When I tell people I currently live on a farm that has been in my family now for 158 years I often see a mix of emotions subsequently displayed on their face. At first there is the amazement factor because these days very few things last that long. Then settles in the disbelief or doubt factor wondering if this could possibly even be true. Finally, they usually want to hear more.
I’ll admit…it’s a bit odd to realize that when my ancestors first immigrated from Norway to Minnesota it was a Territory and not even a state quite yet. Union Statehood for Minnesota came in 1858 while my ancestors first arrived during the fall of 1856. Consider this excerpt from my ancestor Ole Olsen Braaten’s journal at the time:
“The western part of Goodhue County…was for the most part settled the year before we came, so there was not much land to choose from. The lucky ones had a little to get started out with, but most of us were short of money. Father had only $50 left…. For this money he bought a cow for $40; a flour sack, an ax, and a shovel for the rest. With winter at the door, the outlook was bleak. Three weeks later Father found 120 acres of land, where he built our home. Little Cannon River flows through the land, and the fish we caught there were our main sustenance for that first winter…
We were in daily contact with the Indians, but they were a friendly tribe of Chippewa’s. Father traded them a rifle. Right after that they had killed three deer and decorated the rifle with three silk ribbons. We traded several things with them, and often were given venison. Usually they came by our house in the evening, carrying a deer. They had their winter camp a half-mile into the woods. It was very good hunting ground for them here…the landscape was magnificent: you could call it ‘Norwegian.’ There was an abundance of wild grapes, plumbs, choke cherries, gooseberries, and other fruit.”

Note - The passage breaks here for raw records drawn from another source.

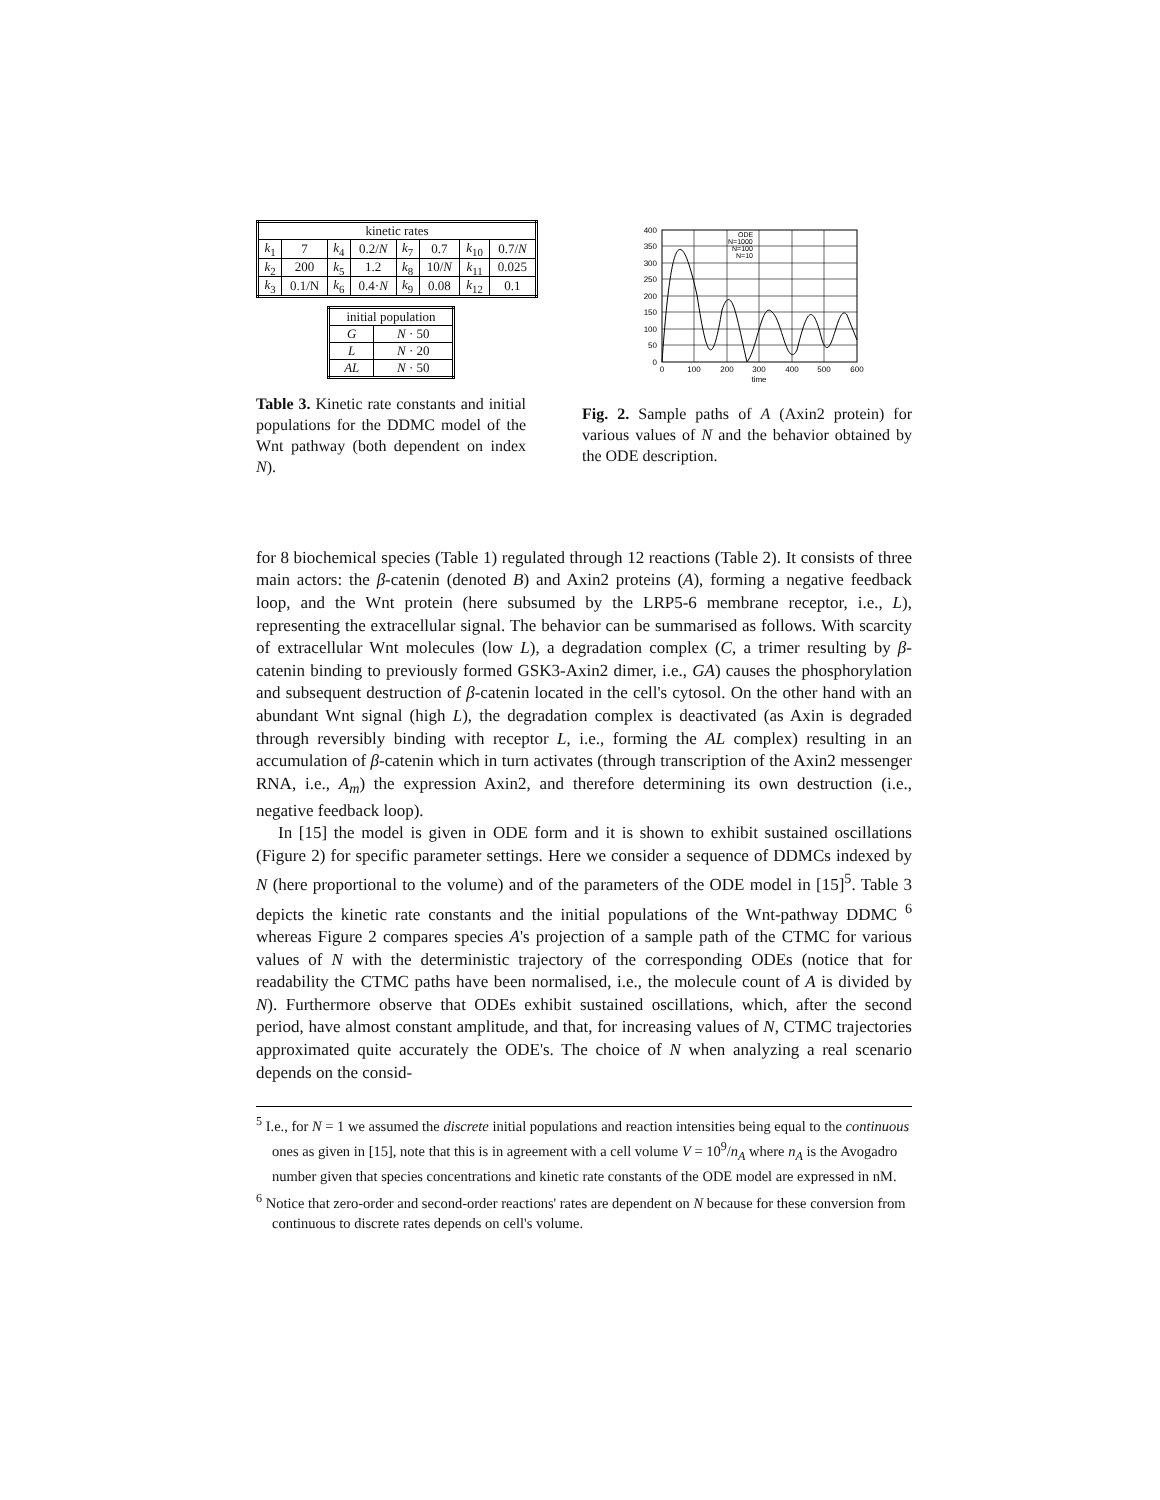| kinetic rates | | | | | | | |
| --- | --- | --- | --- | --- | --- | --- | --- |
| k<sub>1</sub> | 7 | k<sub>4</sub> | 0.2/ N | k<sub>7</sub> | 0.7 | k<sub>10</sub> | 0.7/ N |
| k<sub>2</sub> | 200 | k<sub>5</sub> | 1.2 | k<sub>8</sub> | 10/ N | k<sub>11</sub> | 0.025 |
| k<sub>3</sub> | 0.1/N | k<sub>6</sub> | 0.4· N | k<sub>9</sub> | 0.08 | k<sub>12</sub> | 0.1 |
| initial population | |
| --- | --- |
| G | N · 50 |
| L | N · 20 |
| AL | N · 50 |
Table 3. Kinetic rate constants and initial populations for the DDMC model of the Wnt pathway (both dependent on index N).
400
350
300
250
200
150
100
50
0
0
100
200
300
400
500
600
time
ODE
N=1000
N=100
N=10
Fig. 2. Sample paths of A (Axin2 protein) for various values of N and the behavior obtained by the ODE description.
for 8 biochemical species (Table 1) regulated through 12 reactions (Table 2). It consists of three main actors: the β-catenin (denoted B) and Axin2 proteins (A), forming a negative feedback loop, and the Wnt protein (here subsumed by the LRP5-6 membrane receptor, i.e., L), representing the extracellular signal. The behavior can be summarised as follows. With scarcity of extracellular Wnt molecules (low L), a degradation complex (C, a trimer resulting by β-catenin binding to previously formed GSK3-Axin2 dimer, i.e., GA) causes the phosphorylation and subsequent destruction of β-catenin located in the cell's cytosol. On the other hand with an abundant Wnt signal (high L), the degradation complex is deactivated (as Axin is degraded through reversibly binding with receptor L, i.e., forming the AL complex) resulting in an accumulation of β-catenin which in turn activates (through transcription of the Axin2 messenger RNA, i.e., A<sub>m</sub>) the expression Axin2, and therefore determining its own destruction (i.e., negative feedback loop).
In [15] the model is given in ODE form and it is shown to exhibit sustained oscillations (Figure 2) for specific parameter settings. Here we consider a sequence of DDMCs indexed by N (here proportional to the volume) and of the parameters of the ODE model in [15]<sup>5</sup>. Table 3 depicts the kinetic rate constants and the initial populations of the Wnt-pathway DDMC <sup>6</sup> whereas Figure 2 compares species A's projection of a sample path of the CTMC for various values of N with the deterministic trajectory of the corresponding ODEs (notice that for readability the CTMC paths have been normalised, i.e., the molecule count of A is divided by N). Furthermore observe that ODEs exhibit sustained oscillations, which, after the second period, have almost constant amplitude, and that, for increasing values of N, CTMC trajectories approximated quite accurately the ODE's. The choice of N when analyzing a real scenario depends on the consid-
<sup>5</sup> I.e., for N = 1 we assumed the discrete initial populations and reaction intensities being equal to the continuous ones as given in [15], note that this is in agreement with a cell volume V = 10<sup>9</sup>/n<sub>A</sub> where n<sub>A</sub> is the Avogadro number given that species concentrations and kinetic rate constants of the ODE model are expressed in nM.
<sup>6</sup> Notice that zero-order and second-order reactions' rates are dependent on N because for these conversion from continuous to discrete rates depends on cell's volume.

I read these two paragraphs often. They are my humble beginnings as I know it. They show two aspects of life that are still very near and dear to my heart—agriculture and the outdoors. For it was agriculture that provided hope to live life in a new land and it was the outdoors (deer, fish, wild plants) that provided their sustenance during the hardships of those first years living on the farm.
At Outside Connections, LLC we have never forgotten these ancestral roots. Even almost 160 years later the worlds of agriculture and the outdoors remain integral to our existence. Oh, sure, our ancestors could never have imagined a world of wireless communication, the Internet, social media and the like. Still, they most certainly appreciated the role agriculture, hunting, fishing and living off the land meant to one’s survival.
This is the main reason our efforts at Outside Connections, LLC remain steadfast in promoting and marketing in these niche business areas. The dirt under our fingernail bed could come from either a long day spent laboring in the soil to remnants from dragging a deer out of the woods. In our world, agriculture and the outdoors is life and the two are intertwined so tightly it absolutely makes no sense trying to separate them.